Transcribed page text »
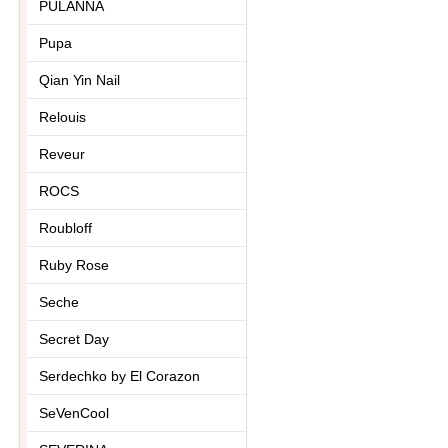
PULANNA
Pupa
Qian Yin Nail
Relouis
Reveur
ROCS
Roubloff
Ruby Rose
Seche
Secret Day
Serdechko by El Corazon
SeVenCool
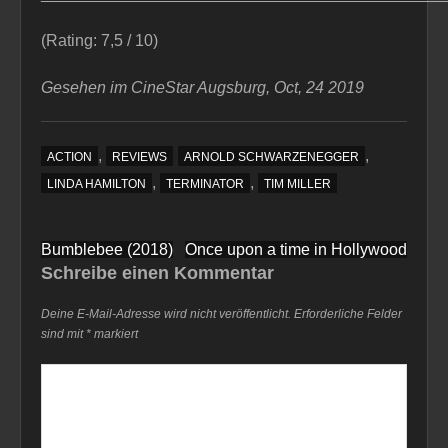
(Rating: 7,5 / 10)
Gesehen im CineStar Augsburg, Oct, 24 2019
,
,
ACTION
REVIEWS
ARNOLD SCHWARZENEGGER
,
,
LINDA HAMILTON
TERMINATOR
TIM MILLER
Beitragsnavigation
Bumblebee (2018)
Once upon a time in Hollywood
Schreibe einen Kommentar
Deine E-Mail-Adresse wird nicht veröffentlicht.
Erforderliche Felder
sind mit
*
markiert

Work to be completed » Render every line of text from the records above as a numbered list, skipping blank lines and omitting the pictures.

Solution »
1. PULANNA
2. Pupa
3. Qian Yin Nail
4. Relouis
5. Reveur
6. ROCS
7. Roubloff
8. Ruby Rose
9. Seche
10. Secret Day
11. Serdechko by El Corazon
12. SeVenCool
13. (Rating: 7,5 / 10)
14. Gesehen im CineStar Augsburg, Oct, 24 2019
15. ,
16. ,
17. ACTION
18. REVIEWS
19. ARNOLD SCHWARZENEGGER
20. ,
21. ,
22. LINDA HAMILTON
23. TERMINATOR
24. TIM MILLER
25. Beitragsnavigation
26. Bumblebee (2018)
27. Once upon a time in Hollywood
28. Schreibe einen Kommentar
29. Deine E-Mail-Adresse wird nicht veröffentlicht.
30. Erforderliche Felder
31. sind mit
32. *
33. markiert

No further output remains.